* [DESCRIPTION OF THE TASK]: Print the lines in the listing below that fall between the line with "- YCharts serverless" and the line with "- Option B: On‑demand RPC scoring", those two lines included, exactly as they stand and with nothing else.

* [INPUT DATA]:
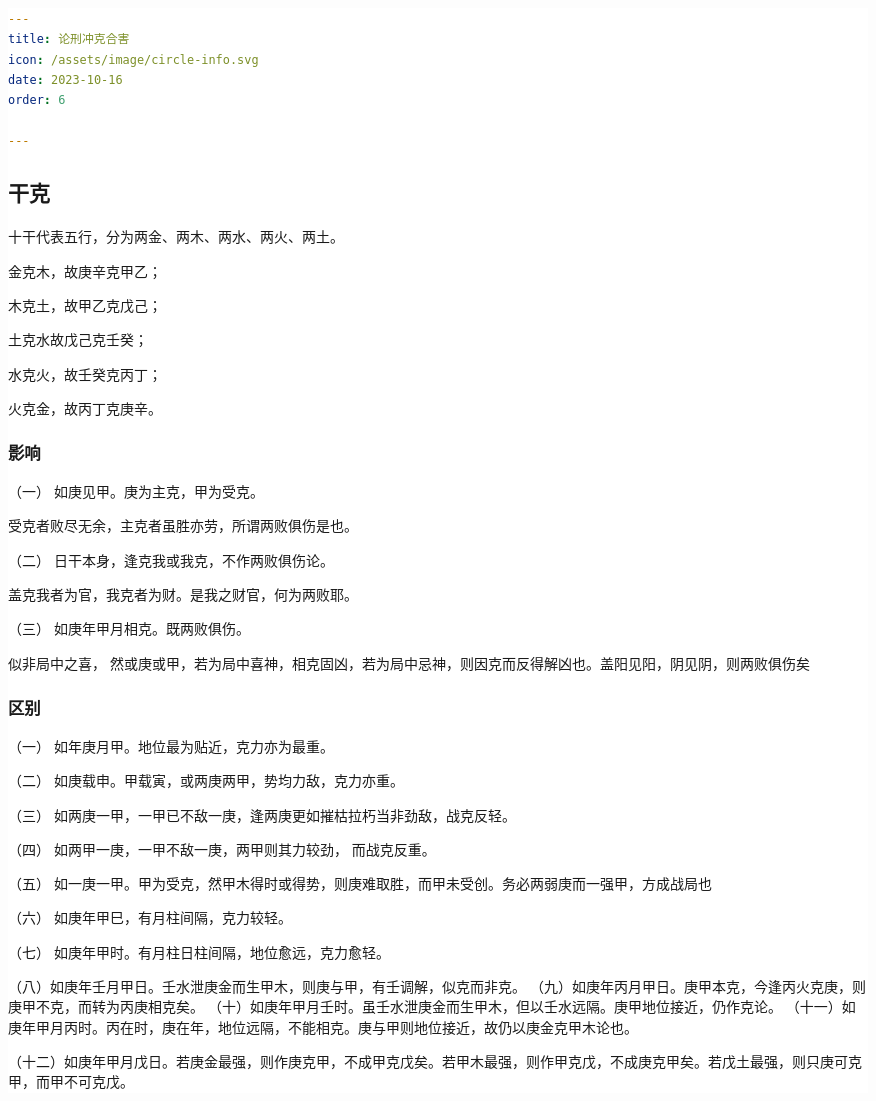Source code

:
 ```yaml
---
title: 论刑冲克合害
icon: /assets/image/circle-info.svg
date: 2023-10-16
order: 6

---
```

## 干克

十干代表五行，分为两金、两木、两水、两火、两土。

金克木，故庚辛克甲乙；

木克土，故甲乙克戊己；

土克水故戊己克壬癸；

水克火，故壬癸克丙丁；

火克金，故丙丁克庚辛。

### 影响

（一） 如庚见甲。庚为主克，甲为受克。

受克者败尽无余，主克者虽胜亦劳，所谓两败俱伤是也。

（二） 日干本身，逢克我或我克，不作两败俱伤论。

盖克我者为官，我克者为财。是我之财官，何为两败耶。

（三） 如庚年甲月相克。既两败俱伤。

似非局中之喜， 然或庚或甲，若为局中喜神，相克固凶，若为局中忌神，则因克而反得解凶也。盖阳见阳，阴见阴，则两败俱伤矣

### 区别

（一） 如年庚月甲。地位最为贴近，克力亦为最重。

（二） 如庚载申。甲载寅，或两庚两甲，势均力敌，克力亦重。

（三） 如两庚一甲，一甲已不敌一庚，逢两庚更如摧枯拉朽当非劲敌，战克反轻。

（四） 如两甲一庚，一甲不敌一庚，两甲则其力较劲， 而战克反重。

（五） 如一庚一甲。甲为受克，然甲木得时或得势，则庚难取胜，而甲未受创。务必两弱庚而一强甲，方成战局也

（六） 如庚年甲巳，有月柱间隔，克力较轻。

（七） 如庚年甲时。有月柱日柱间隔，地位愈远，克力愈轻。

（八）如庚年壬月甲日。壬水泄庚金而生甲木，则庚与甲，有壬调解，似克而非克。
（九）如庚年丙月甲日。庚甲本克，今逢丙火克庚，则庚甲不克，而转为丙庚相克矣。
（十）如庚年甲月壬时。虽壬水泄庚金而生甲木，但以壬水远隔。庚甲地位接近，仍作克论。
（十一）如庚年甲月丙时。丙在时，庚在年，地位远隔，不能相克。庚与甲则地位接近，故仍以庚金克甲木论也。

（十二）如庚年甲月戊日。若庚金最强，则作庚克甲，不成甲克戊矣。若甲木最强，则作甲克戊，不成庚克甲矣。若戊土最强，则只庚可克甲，而甲不可克戊。
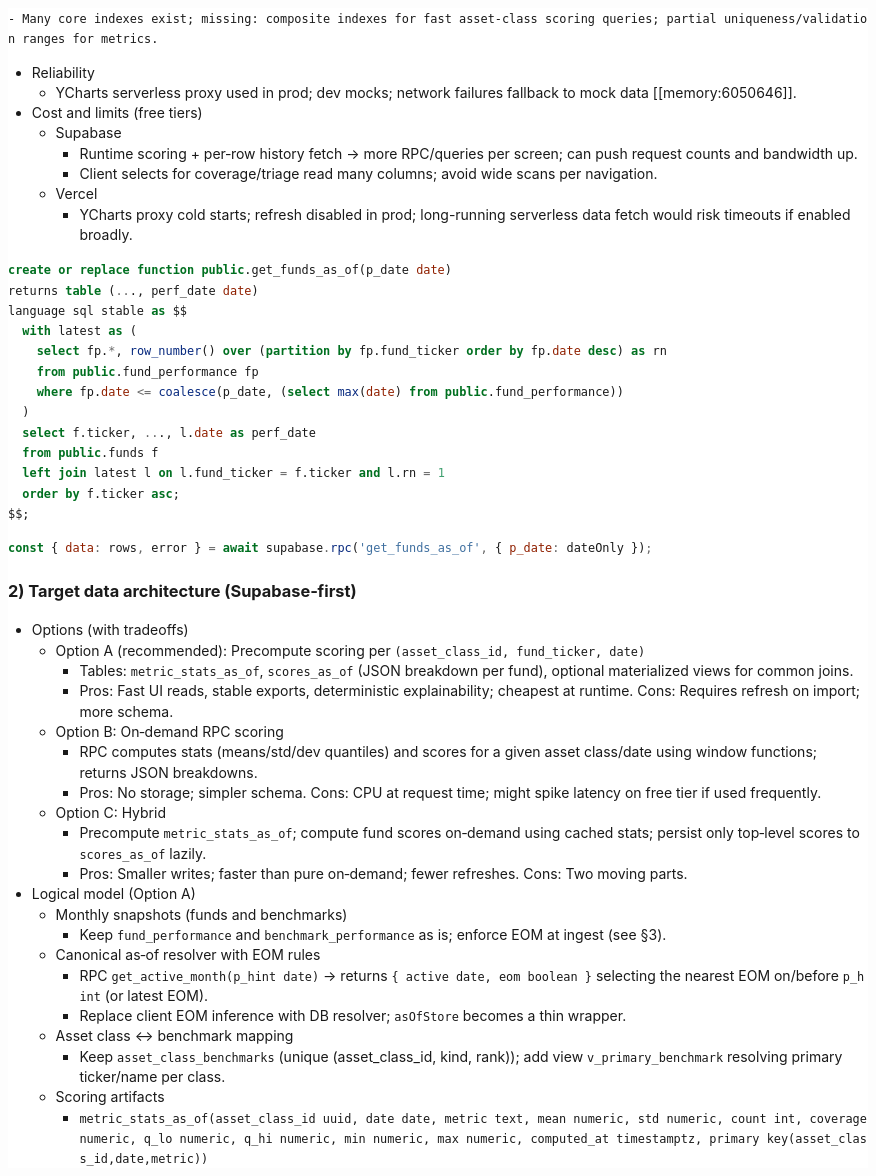     - Many core indexes exist; missing: composite indexes for fast asset‑class scoring queries; partial uniqueness/validation ranges for metrics.
  - Reliability
    - YCharts serverless proxy used in prod; dev mocks; network failures fallback to mock data [[memory:6050646]].
- Cost and limits (free tiers)
  - Supabase
    - Runtime scoring + per‑row history fetch → more RPC/queries per screen; can push request counts and bandwidth up.
    - Client selects for coverage/triage read many columns; avoid wide scans per navigation.
  - Vercel
    - YCharts proxy cold starts; refresh disabled in prod; long-running serverless data fetch would risk timeouts if enabled broadly.

```1:20:supabase/migrations/20250814_funds_as_of.sql
create or replace function public.get_funds_as_of(p_date date)
returns table (..., perf_date date)
language sql stable as $$
  with latest as (
    select fp.*, row_number() over (partition by fp.fund_ticker order by fp.date desc) as rn
    from public.fund_performance fp
    where fp.date <= coalesce(p_date, (select max(date) from public.fund_performance))
  )
  select f.ticker, ..., l.date as perf_date
  from public.funds f
  left join latest l on l.fund_ticker = f.ticker and l.rn = 1
  order by f.ticker asc;
$$;
```

```10:19:src/services/fundService.js
const { data: rows, error } = await supabase.rpc('get_funds_as_of', { p_date: dateOnly });
```

### 2) Target data architecture (Supabase‑first)

- Options (with tradeoffs)
  - Option A (recommended): Precompute scoring per `(asset_class_id, fund_ticker, date)`
    - Tables: `metric_stats_as_of`, `scores_as_of` (JSON breakdown per fund), optional materialized views for common joins.
    - Pros: Fast UI reads, stable exports, deterministic explainability; cheapest at runtime. Cons: Requires refresh on import; more schema.
  - Option B: On‑demand RPC scoring
    - RPC computes stats (means/std/dev quantiles) and scores for a given asset class/date using window functions; returns JSON breakdowns.
    - Pros: No storage; simpler schema. Cons: CPU at request time; might spike latency on free tier if used frequently.
  - Option C: Hybrid
    - Precompute `metric_stats_as_of`; compute fund scores on‑demand using cached stats; persist only top‑level scores to `scores_as_of` lazily.
    - Pros: Smaller writes; faster than pure on‑demand; fewer refreshes. Cons: Two moving parts.
- Logical model (Option A)
  - Monthly snapshots (funds and benchmarks)
    - Keep `fund_performance` and `benchmark_performance` as is; enforce EOM at ingest (see §3).
  - Canonical as‑of resolver with EOM rules
    - RPC `get_active_month(p_hint date)` → returns `{ active date, eom boolean }` selecting the nearest EOM on/before `p_hint` (or latest EOM).
    - Replace client EOM inference with DB resolver; `asOfStore` becomes a thin wrapper.
  - Asset class ↔ benchmark mapping
    - Keep `asset_class_benchmarks` (unique (asset_class_id, kind, rank)); add view `v_primary_benchmark` resolving primary ticker/name per class.
  - Scoring artifacts
    - `metric_stats_as_of(asset_class_id uuid, date date, metric text, mean numeric, std numeric, count int, coverage numeric, q_lo numeric, q_hi numeric, min numeric, max numeric, computed_at timestamptz, primary key(asset_class_id,date,metric))`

* [ANSWER BOX]:
    - YCharts serverless proxy used in prod; dev mocks; network failures fallback to mock data [[memory:6050646]].
- Cost and limits (free tiers)
  - Supabase
    - Runtime scoring + per‑row history fetch → more RPC/queries per screen; can push request counts and bandwidth up.
    - Client selects for coverage/triage read many columns; avoid wide scans per navigation.
  - Vercel
    - YCharts proxy cold starts; refresh disabled in prod; long-running serverless data fetch would risk timeouts if enabled broadly.

```1:20:supabase/migrations/20250814_funds_as_of.sql
create or replace function public.get_funds_as_of(p_date date)
returns table (..., perf_date date)
language sql stable as $$
  with latest as (
    select fp.*, row_number() over (partition by fp.fund_ticker order by fp.date desc) as rn
    from public.fund_performance fp
    where fp.date <= coalesce(p_date, (select max(date) from public.fund_performance))
  )
  select f.ticker, ..., l.date as perf_date
  from public.funds f
  left join latest l on l.fund_ticker = f.ticker and l.rn = 1
  order by f.ticker asc;
$$;
```

```10:19:src/services/fundService.js
const { data: rows, error } = await supabase.rpc('get_funds_as_of', { p_date: dateOnly });
```

### 2) Target data architecture (Supabase‑first)

- Options (with tradeoffs)
  - Option A (recommended): Precompute scoring per `(asset_class_id, fund_ticker, date)`
    - Tables: `metric_stats_as_of`, `scores_as_of` (JSON breakdown per fund), optional materialized views for common joins.
    - Pros: Fast UI reads, stable exports, deterministic explainability; cheapest at runtime. Cons: Requires refresh on import; more schema.
  - Option B: On‑demand RPC scoring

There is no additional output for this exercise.